PROMPT | Filter the entries and keep only the lines where the string "building" appears.

Stored data entries |
▶
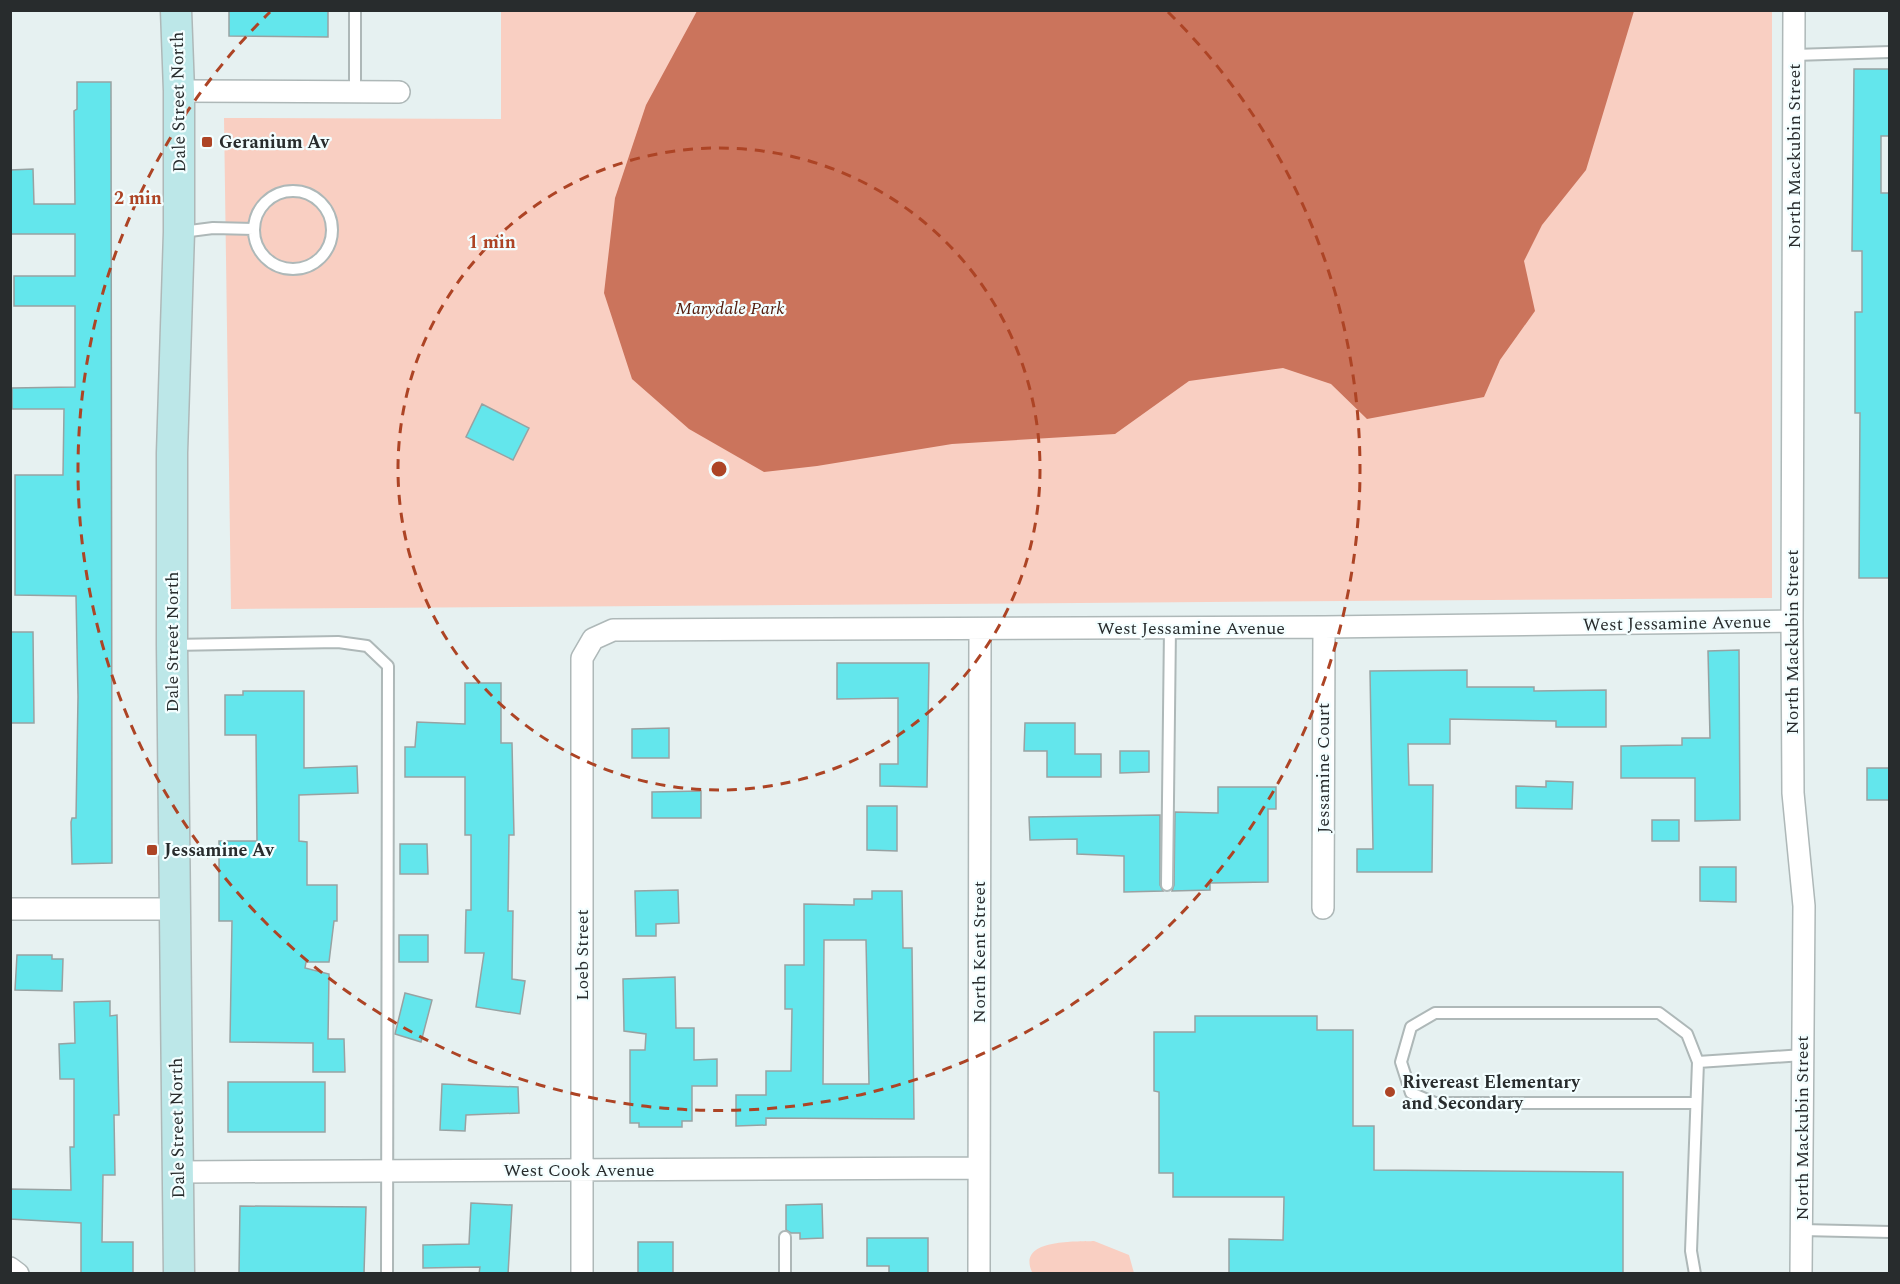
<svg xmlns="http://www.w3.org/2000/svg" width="1900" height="1284" viewBox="0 0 1900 1284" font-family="Spectral,serif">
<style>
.green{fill:#f9cfc2}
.water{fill:#cb745c}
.building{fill:#63e6ec;stroke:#98a2a2;stroke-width:1.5;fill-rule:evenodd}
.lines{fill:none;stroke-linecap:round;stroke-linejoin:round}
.lane-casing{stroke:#aeb8b8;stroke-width:14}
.street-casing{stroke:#aeb8b8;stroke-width:24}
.secondary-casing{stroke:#aeb8b8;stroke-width:33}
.lane{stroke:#fff;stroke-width:10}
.street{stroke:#fff;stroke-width:21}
.secondary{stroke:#bce7e8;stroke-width:30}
.ring{fill:none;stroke:#ad4425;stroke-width:3;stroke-dasharray:10 8}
.poi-dot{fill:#ad4425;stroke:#f3feff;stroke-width:2}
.labels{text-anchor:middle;stroke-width:4.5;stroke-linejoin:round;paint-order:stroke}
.street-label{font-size:18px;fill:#282c2d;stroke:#f3feff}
.poi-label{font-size:18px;font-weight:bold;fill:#282c2d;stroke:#f3feff;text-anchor:start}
.park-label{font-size:18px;font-style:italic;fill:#541c0c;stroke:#f3feff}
.centre{fill:#ad4425;stroke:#f3feff;stroke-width:3}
.ring-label{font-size:18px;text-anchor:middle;font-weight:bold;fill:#ad4425;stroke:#f3feff;stroke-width:4.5;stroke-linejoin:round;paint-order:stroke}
</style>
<rect width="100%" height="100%" fill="#e6f1f1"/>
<!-- green -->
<path class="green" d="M 501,11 L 1772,11 L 1772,598 L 231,609 L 224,118 L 501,119 Z
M 1094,1241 L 1129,1255 L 1134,1273 L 1033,1274 C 1014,1238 1077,1242 1094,1241 Z"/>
<!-- water -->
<path class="water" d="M 697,11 L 697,10 L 1634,11 L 1586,170 L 1542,225 L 1524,261 L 1535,311 L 1500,360 L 1484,397 L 1367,419 L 1331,384 L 1283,368 L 1189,381 L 1115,434 L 952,444 L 817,466 L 764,472 L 689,429 L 632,379 L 604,293 L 615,198 L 646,105 Z"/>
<!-- building -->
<path class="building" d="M 229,10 L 328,10 L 328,37 L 229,36 Z
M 1854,69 L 1890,69 L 1890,136 L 1881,136 L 1881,193 L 1890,193 L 1890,578 L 1859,578 L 1860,413 L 1855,413 L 1855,312 L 1862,312 L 1862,251 L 1852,251 Z
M 77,82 L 111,82 L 112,863 L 72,864 L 71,822 L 72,818 L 76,818 L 78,697 L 76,596 L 15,595 L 15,475 L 63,475 L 64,409 L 12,409 L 12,388 L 75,387 L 75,306 L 14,306 L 14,276 L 75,276 L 75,234 L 10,234 L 10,170 L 33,169 L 34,204 L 75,204 L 74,111 L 77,109 Z
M 482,404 L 529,428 L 513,460 L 466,437 Z
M 10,632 L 33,632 L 34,723 L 10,723 Z
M 1739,650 L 1740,820 L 1695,821 L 1695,778 L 1621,778 L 1621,746 L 1682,745 L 1682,738 L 1710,738 L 1708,651 Z
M 837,663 L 929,663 L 927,787 L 880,786 L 880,764 L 898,764 L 898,698 L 837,699 Z
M 1467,670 L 1467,687 L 1534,687 L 1534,691 L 1606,690 L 1606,727 L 1556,727 L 1556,721 L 1450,719 L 1450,744 L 1408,744 L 1409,785 L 1433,785 L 1432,872 L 1357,872 L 1357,849 L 1373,849 L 1370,671 Z
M 465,683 L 501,683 L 501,743 L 512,743 L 514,835 L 509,835 L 508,911 L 513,911 L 512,979 L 525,981 L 520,1014 L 476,1007 L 484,953 L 465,953 L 466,910 L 471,910 L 471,835 L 465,835 L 465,777 L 405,777 L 405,747 L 415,747 L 417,722 L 465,724 Z
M 243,691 L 304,691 L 304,768 L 357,766 L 358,793 L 299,795 L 299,841 L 307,842 L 307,885 L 337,885 L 337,921 L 334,921 L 329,962 L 306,962 L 305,968 L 329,974 L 328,1039 L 344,1039 L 345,1072 L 313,1072 L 313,1043 L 230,1042 L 232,921 L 219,921 L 219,841 L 257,841 L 256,735 L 225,735 L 225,695 L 243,695 Z
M 1025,723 L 1075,723 L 1075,754 L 1101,754 L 1101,777 L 1047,777 L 1047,751 L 1024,751 Z
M 669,728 L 669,758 L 632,758 L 632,729 Z
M 1120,751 L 1149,751 L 1149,772 L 1120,773 Z
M 1867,768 L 1890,768 L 1890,800 L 1867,800 Z
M 1546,781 L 1573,782 L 1572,809 L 1516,808 L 1516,786 L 1546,787 Z
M 1218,787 L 1276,787 L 1276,809 L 1268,809 L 1268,882 L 1210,883 L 1210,890 L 1172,891 L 1174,885 L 1175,812 L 1218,813 Z
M 701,791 L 701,818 L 652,818 L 652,792 Z
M 867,806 L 897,806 L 897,851 L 867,850 Z
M 1160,815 L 1160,885 L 1163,891 L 1124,892 L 1124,856 L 1077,854 L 1077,839 L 1030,840 L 1029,817 Z
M 1652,820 L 1679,820 L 1679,841 L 1652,841 Z
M 400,844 L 427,844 L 428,874 L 400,874 Z
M 1700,867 L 1736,867 L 1736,902 L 1700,901 Z
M 678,890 L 679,923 L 656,924 L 656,936 L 636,936 L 635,891 Z
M 872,891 L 902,891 L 903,948 L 912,948 L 914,1119 L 766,1118 L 766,1125 L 736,1126 L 736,1095 L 766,1095 L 766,1071 L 791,1071 L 792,1009 L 785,1009 L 785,965 L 804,965 L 804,904 L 854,905 L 854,899 L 872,899 ZM 824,940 L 866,940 L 869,1084 L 823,1084 Z
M 399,935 L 428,935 L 428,962 L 399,962 Z
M 17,955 L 52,955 L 52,959 L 63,959 L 62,991 L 15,990 Z
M 675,977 L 676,1028 L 694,1028 L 694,1060 L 717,1059 L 717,1086 L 692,1086 L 692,1121 L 682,1121 L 682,1127 L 639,1127 L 639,1123 L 630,1123 L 630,1050 L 645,1050 L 646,1034 L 624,1031 L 623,979 Z
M 405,993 L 432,1000 L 421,1042 L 395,1034 Z
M 110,1001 L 110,1016 L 117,1015 L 119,1115 L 114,1115 L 115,1175 L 103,1175 L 102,1242 L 133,1242 L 133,1274 L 81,1274 L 81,1223 L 10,1219 L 10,1189 L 71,1190 L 70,1147 L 74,1147 L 74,1079 L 60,1079 L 59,1044 L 75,1043 L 74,1002 Z
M 1195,1016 L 1317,1016 L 1317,1030 L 1353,1030 L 1353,1126 L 1374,1126 L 1374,1170 L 1623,1172 L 1623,1274 L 1229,1274 L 1229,1239 L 1283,1240 L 1284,1197 L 1173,1197 L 1173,1173 L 1159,1173 L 1159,1092 L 1154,1091 L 1154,1032 L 1195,1032 Z
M 228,1082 L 325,1082 L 325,1132 L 228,1132 Z
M 442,1084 L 518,1087 L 519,1113 L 466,1115 L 465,1131 L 440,1130 Z
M 471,1203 L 512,1205 L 508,1274 L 479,1274 L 480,1267 L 423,1268 L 423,1245 L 469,1244 Z
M 822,1204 L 823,1238 L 800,1239 L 800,1233 L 791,1233 L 786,1230 L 786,1205 Z
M 240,1206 L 366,1207 L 364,1274 L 239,1274 Z
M 867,1238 L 928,1238 L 928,1274 L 889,1274 L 889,1266 L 867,1266 Z
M 638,1242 L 673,1242 L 673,1274 L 638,1274 Z"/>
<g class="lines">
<defs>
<path id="lane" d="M 355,10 L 355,91
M 1794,55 L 1890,52
M254 230a39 39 0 1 1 78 0a39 39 0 1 1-78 0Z
M 182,232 L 213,228 L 254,229
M 172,645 L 338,642 L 367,646 L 388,666 L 387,1274
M 1167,885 L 1170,628
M 1696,1103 L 1435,1103 L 1411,1093 L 1401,1062 L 1411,1027 L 1435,1013 L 1659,1013 L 1687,1034 L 1698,1062
M 1802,1230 L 1890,1232
M 785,1274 L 785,1237
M 1695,1274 L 1691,1251 L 1698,1062 L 1803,1055"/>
<path id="street" d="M 1794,10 L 1792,621 L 1793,793 L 1804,906 L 1801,1274
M 179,91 L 399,92
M 1323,908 L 1324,627
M 10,909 L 173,909
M 179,1172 L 979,1168
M 10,1268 L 18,1274
M 582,1274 L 582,658 L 593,639 L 613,630 L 1324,627 L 1792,621
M 979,1274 L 980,630"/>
<path id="secondary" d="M 176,10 L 179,91 L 179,232 L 172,453 L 172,645 L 179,1274"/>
</defs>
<!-- lane casing -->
<use href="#lane" class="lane-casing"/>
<!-- street casing -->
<use href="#street" class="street-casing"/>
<!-- secondary casing -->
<use href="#secondary" class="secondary-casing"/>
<!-- lane -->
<use href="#lane" class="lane"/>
<!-- street -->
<use href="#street" class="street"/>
<!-- secondary -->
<use href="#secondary" class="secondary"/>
</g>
<!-- distance rings -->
<g class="ring">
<circle cx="719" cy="469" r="321"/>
<path d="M1168 12A641 641 0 1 1 270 12"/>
</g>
<!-- markers -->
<g class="poi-dot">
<rect x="201" y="136" width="12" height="12" rx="3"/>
<rect x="146" y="844" width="12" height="12" rx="3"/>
<circle cx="1390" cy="1092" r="6"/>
</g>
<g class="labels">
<!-- street labels -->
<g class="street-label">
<text transform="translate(178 102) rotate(-91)" y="6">Dale Street North</text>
<text transform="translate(1794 156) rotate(-90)" y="6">North Mackubin Street</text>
<text transform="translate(1677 623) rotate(-1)" y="6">West Jessamine Avenue</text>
<text x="1191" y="634">West Jessamine Avenue</text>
<text transform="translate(172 642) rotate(-90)" y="6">Dale Street North</text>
<text transform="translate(1792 642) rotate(-90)" y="6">North Mackubin Street</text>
<text transform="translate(1323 768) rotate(-90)" y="6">Jessamine Court</text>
<text transform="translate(979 952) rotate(-90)" y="6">North Kent Street</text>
<text transform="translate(582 955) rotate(-90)" y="6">Loeb Street</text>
<text transform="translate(177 1128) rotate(-91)" y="6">Dale Street North</text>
<text transform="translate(1802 1128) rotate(-90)" y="6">North Mackubin Street</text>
<text x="579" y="1176">West Cook Avenue</text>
</g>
<!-- poi labels -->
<g class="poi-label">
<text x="219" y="148">Geranium Av</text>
<text x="164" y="856">Jessamine Av</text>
<text x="1402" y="1088">Rivereast Elementary<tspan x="1402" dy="21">and Secondary</tspan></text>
</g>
<!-- park labels -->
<g class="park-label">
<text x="730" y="314">Marydale Park</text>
</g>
</g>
<circle cx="719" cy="469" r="9" class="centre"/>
<g class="ring-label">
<text x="138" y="204">2 min</text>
<text x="492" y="248">1 min</text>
</g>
<!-- border -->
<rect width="1900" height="1284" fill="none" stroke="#282c2d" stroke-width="24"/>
</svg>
◀
SOLUTION TO THE EXERCISE |
.building{fill:#63e6ec;stroke:#98a2a2;stroke-width:1.5;fill-rule:evenodd}
<!-- building -->
<path class="building" d="M 229,10 L 328,10 L 328,37 L 229,36 Z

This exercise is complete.